(Beginning of Material provided)

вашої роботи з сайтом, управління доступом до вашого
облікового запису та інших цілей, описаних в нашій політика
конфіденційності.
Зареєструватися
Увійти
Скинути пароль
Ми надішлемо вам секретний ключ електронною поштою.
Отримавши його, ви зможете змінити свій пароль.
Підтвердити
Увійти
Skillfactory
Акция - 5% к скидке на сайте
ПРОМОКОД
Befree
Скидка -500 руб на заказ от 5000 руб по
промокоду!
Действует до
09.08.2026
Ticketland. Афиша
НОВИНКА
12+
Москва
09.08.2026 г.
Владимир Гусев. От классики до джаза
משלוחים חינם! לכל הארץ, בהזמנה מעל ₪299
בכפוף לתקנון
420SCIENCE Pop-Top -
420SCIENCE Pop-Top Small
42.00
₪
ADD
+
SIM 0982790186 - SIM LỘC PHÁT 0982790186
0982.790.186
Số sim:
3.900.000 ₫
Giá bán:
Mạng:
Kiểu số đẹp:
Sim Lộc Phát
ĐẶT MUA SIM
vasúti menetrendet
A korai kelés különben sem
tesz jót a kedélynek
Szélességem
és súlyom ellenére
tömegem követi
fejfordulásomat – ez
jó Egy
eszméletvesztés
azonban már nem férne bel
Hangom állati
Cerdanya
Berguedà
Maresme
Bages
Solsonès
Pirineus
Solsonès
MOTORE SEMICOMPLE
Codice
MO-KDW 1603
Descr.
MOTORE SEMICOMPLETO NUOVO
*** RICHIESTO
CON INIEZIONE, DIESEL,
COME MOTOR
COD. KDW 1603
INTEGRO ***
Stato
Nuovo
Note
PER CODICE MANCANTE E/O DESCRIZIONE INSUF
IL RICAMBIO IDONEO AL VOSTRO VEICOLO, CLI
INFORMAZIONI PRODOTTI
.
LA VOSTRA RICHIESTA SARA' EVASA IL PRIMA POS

(End of Material provided)

**Your objective**
Reproduce every line of the listing above verbatim, keeping the original order and line breaks.

**Result below**
вашої роботи з сайтом, управління доступом до вашого
облікового запису та інших цілей, описаних в нашій політика
конфіденційності.
Зареєструватися
Увійти
Скинути пароль
Ми надішлемо вам секретний ключ електронною поштою.
Отримавши його, ви зможете змінити свій пароль.
Підтвердити
Увійти
Skillfactory
Акция - 5% к скидке на сайте
ПРОМОКОД
Befree
Скидка -500 руб на заказ от 5000 руб по
промокоду!
Действует до
09.08.2026
Ticketland. Афиша
НОВИНКА
12+
Москва
09.08.2026 г.
Владимир Гусев. От классики до джаза
משלוחים חינם! לכל הארץ, בהזמנה מעל ₪299
בכפוף לתקנון
420SCIENCE Pop-Top -
420SCIENCE Pop-Top Small
42.00
₪
ADD
+
SIM 0982790186 - SIM LỘC PHÁT 0982790186
0982.790.186
Số sim:
3.900.000 ₫
Giá bán:
Mạng:
Kiểu số đẹp:
Sim Lộc Phát
ĐẶT MUA SIM
vasúti menetrendet
A korai kelés különben sem
tesz jót a kedélynek
Szélességem
és súlyom ellenére
tömegem követi
fejfordulásomat – ez
jó Egy
eszméletvesztés
azonban már nem férne bel
Hangom állati
Cerdanya
Berguedà
Maresme
Bages
Solsonès
Pirineus
Solsonès
MOTORE SEMICOMPLE
Codice
MO-KDW 1603
Descr.
MOTORE SEMICOMPLETO NUOVO
*** RICHIESTO
CON INIEZIONE, DIESEL,
COME MOTOR
COD. KDW 1603
INTEGRO ***
Stato
Nuovo
Note
PER CODICE MANCANTE E/O DESCRIZIONE INSUF
IL RICAMBIO IDONEO AL VOSTRO VEICOLO, CLI
INFORMAZIONI PRODOTTI
.
LA VOSTRA RICHIESTA SARA' EVASA IL PRIMA POS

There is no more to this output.